▶ **What you will do**: The listing that follows should be copied in full and exactly, with no pictures.
^^^^^^^^
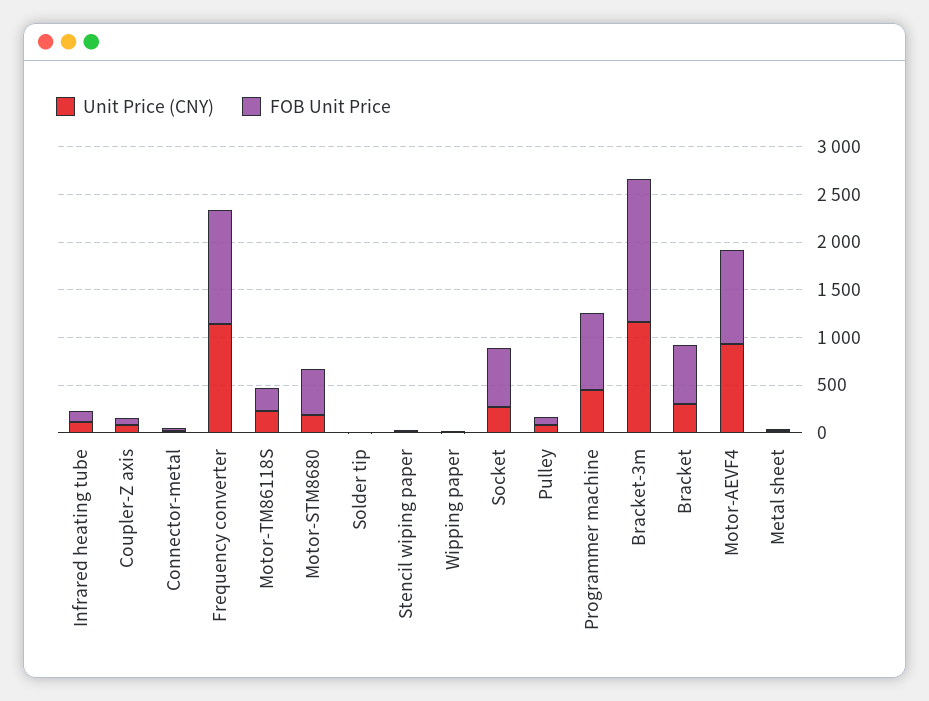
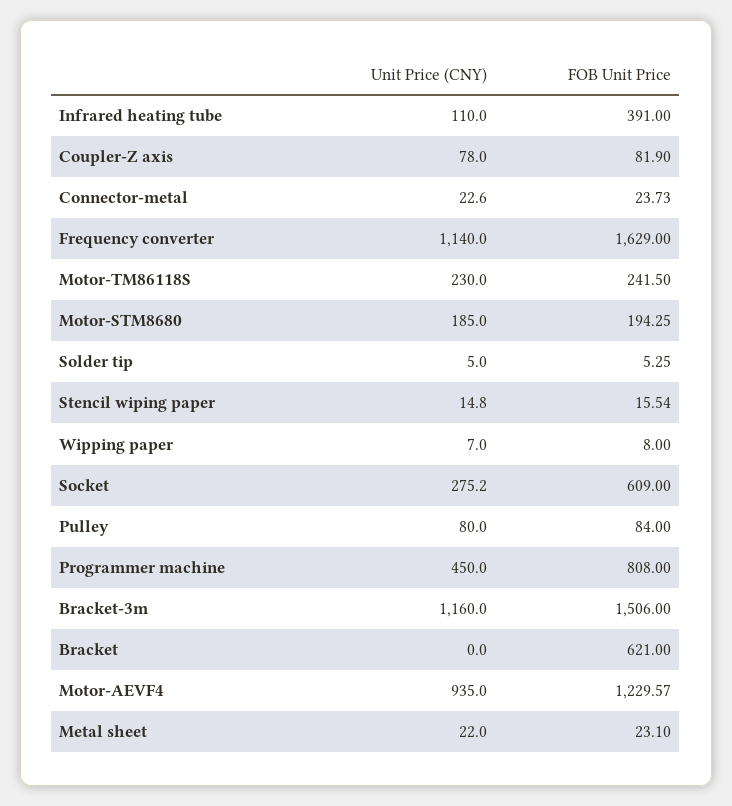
  {
    "Unit Price (CNY)": {
      "Infrared heating tube": 110,
      "Coupler-Z axis": 78,
      "Connector-metal": 22.6,
      "Frequency converter": 1140,
      "Motor-TM86118S": 230,
      "Motor-STM8680": 185,
      "Solder tip": 5,
      "Stencil wiping paper": 14.8,
      "Wipping paper": 7,
      "Socket": 275.2,
      "Pulley": 80,
      "Programmer machine": 450,
      "Bracket-3m": 1160,
-     "Bracket": 300,
+     "Bracket": 0,
      "Motor-AEVF4": 935,
      "Metal sheet": 22
    },
    "FOB Unit Price": {
-     "Infrared heating tube": 100,
+     "Infrared heating tube": 391,
      "Coupler-Z axis": 81.9,
      "Connector-metal": 23.73,
-     "Frequency converter": 1200,
+     "Frequency converter": 1629,
      "Motor-TM86118S": 241.5,
-     "Motor-STM8680": 500,
+     "Motor-STM8680": 194.25,
      "Solder tip": 5.25,
      "Stencil wiping paper": 15.54,
      "Wipping paper": 8,
      "Socket": 609,
      "Pulley": 84,
      "Programmer machine": 808,
      "Bracket-3m": 1506,
      "Bracket": 621,
-     "Motor-AEVF4": 1000,
+     "Motor-AEVF4": 1229.57,
      "Metal sheet": 23.1
    }
  }

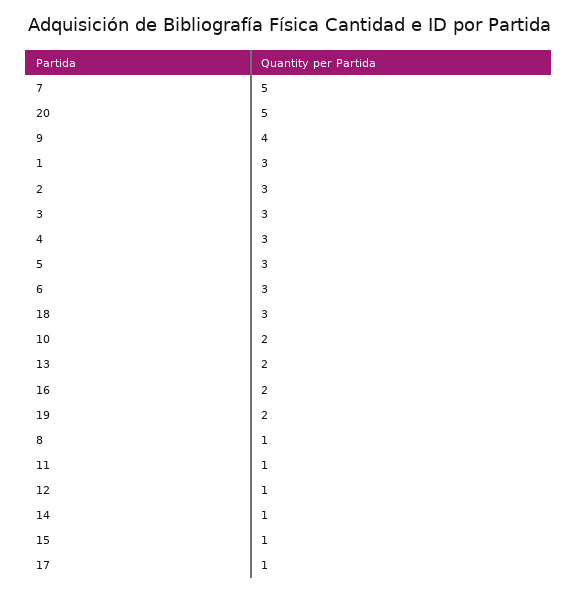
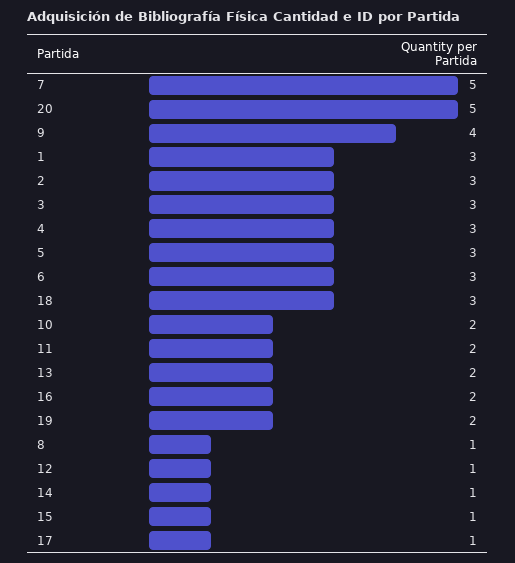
  {
    "7": 5,
    "20": 5,
    "9": 4,
    "1": 3,
    "2": 3,
    "3": 3,
    "4": 3,
    "5": 3,
    "6": 3,
    "18": 3,
    "10": 2,
    "13": 2,
    "16": 2,
    "19": 2,
    "8": 1,
-   "11": 1,
+   "11": 2,
    "12": 1,
    "14": 1,
    "15": 1,
    "17": 1
  }

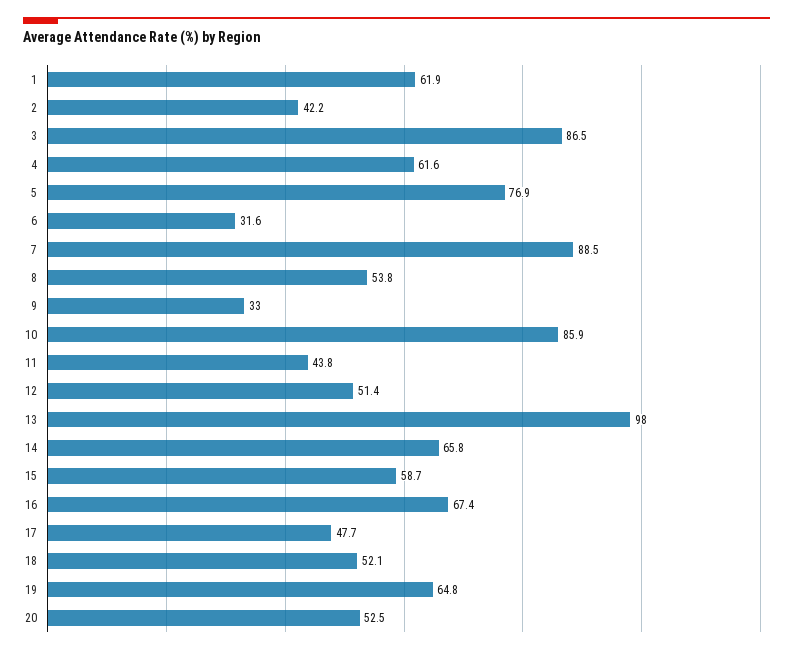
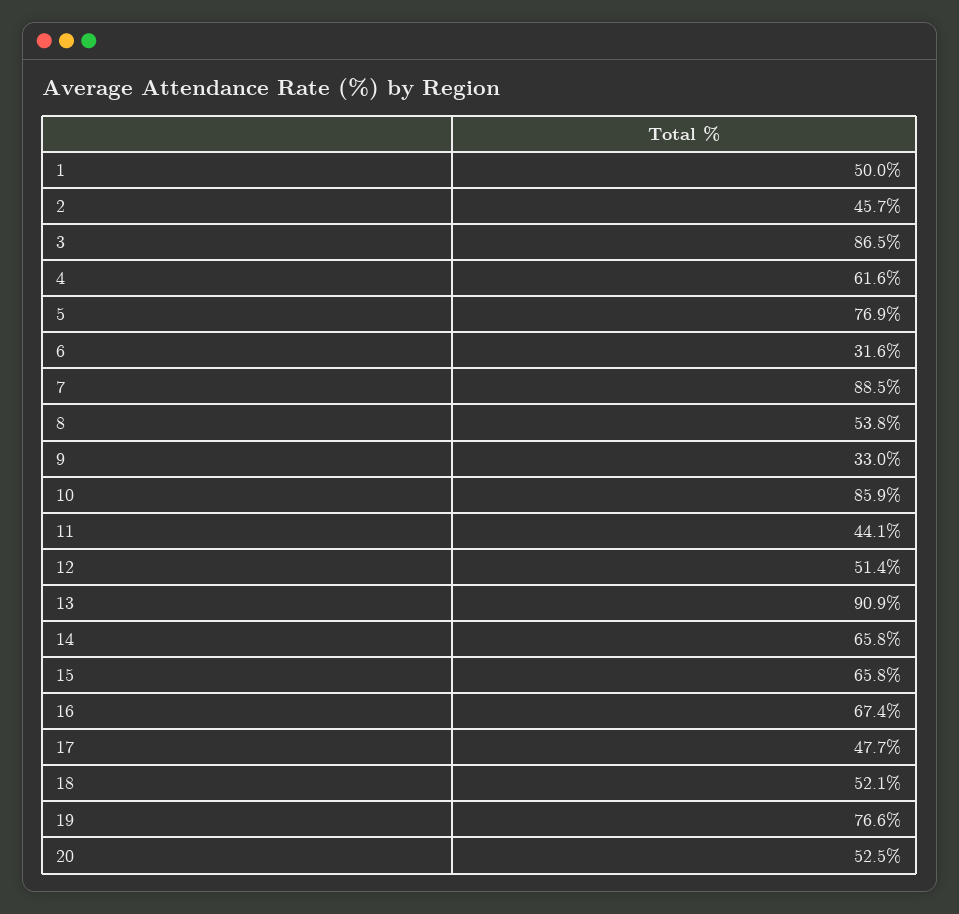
  {
-   "1": 61.9,
+   "1": 50,
-   "2": 42.2,
+   "2": 45.7,
    "3": 86.5,
    "4": 61.6,
    "5": 76.9,
    "6": 31.6,
    "7": 88.5,
    "8": 53.8,
    "9": 33,
    "10": 85.9,
-   "11": 43.8,
+   "11": 44.1,
    "12": 51.4,
-   "13": 98,
+   "13": 90.9,
    "14": 65.8,
-   "15": 58.7,
+   "15": 65.8,
    "16": 67.4,
    "17": 47.7,
    "18": 52.1,
-   "19": 64.8,
+   "19": 76.6,
    "20": 52.5
  }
^^^^^^^^
▶ **Expected output**:
  {
    "Unit Price (CNY)": {
      "Infrared heating tube": 110,
      "Coupler-Z axis": 78,
      "Connector-metal": 22.6,
      "Frequency converter": 1140,
      "Motor-TM86118S": 230,
      "Motor-STM8680": 185,
      "Solder tip": 5,
      "Stencil wiping paper": 14.8,
      "Wipping paper": 7,
      "Socket": 275.2,
      "Pulley": 80,
      "Programmer machine": 450,
      "Bracket-3m": 1160,
-     "Bracket": 300,
+     "Bracket": 0,
      "Motor-AEVF4": 935,
      "Metal sheet": 22
    },
    "FOB Unit Price": {
-     "Infrared heating tube": 100,
+     "Infrared heating tube": 391,
      "Coupler-Z axis": 81.9,
      "Connector-metal": 23.73,
-     "Frequency converter": 1200,
+     "Frequency converter": 1629,
      "Motor-TM86118S": 241.5,
-     "Motor-STM8680": 500,
+     "Motor-STM8680": 194.25,
      "Solder tip": 5.25,
      "Stencil wiping paper": 15.54,
      "Wipping paper": 8,
      "Socket": 609,
      "Pulley": 84,
      "Programmer machine": 808,
      "Bracket-3m": 1506,
      "Bracket": 621,
-     "Motor-AEVF4": 1000,
+     "Motor-AEVF4": 1229.57,
      "Metal sheet": 23.1
    }
  }

  {
    "7": 5,
    "20": 5,
    "9": 4,
    "1": 3,
    "2": 3,
    "3": 3,
    "4": 3,
    "5": 3,
    "6": 3,
    "18": 3,
    "10": 2,
    "13": 2,
    "16": 2,
    "19": 2,
    "8": 1,
-   "11": 1,
+   "11": 2,
    "12": 1,
    "14": 1,
    "15": 1,
    "17": 1
  }

  {
-   "1": 61.9,
+   "1": 50,
-   "2": 42.2,
+   "2": 45.7,
    "3": 86.5,
    "4": 61.6,
    "5": 76.9,
    "6": 31.6,
    "7": 88.5,
    "8": 53.8,
    "9": 33,
    "10": 85.9,
-   "11": 43.8,
+   "11": 44.1,
    "12": 51.4,
-   "13": 98,
+   "13": 90.9,
    "14": 65.8,
-   "15": 58.7,
+   "15": 65.8,
    "16": 67.4,
    "17": 47.7,
    "18": 52.1,
-   "19": 64.8,
+   "19": 76.6,
    "20": 52.5
  }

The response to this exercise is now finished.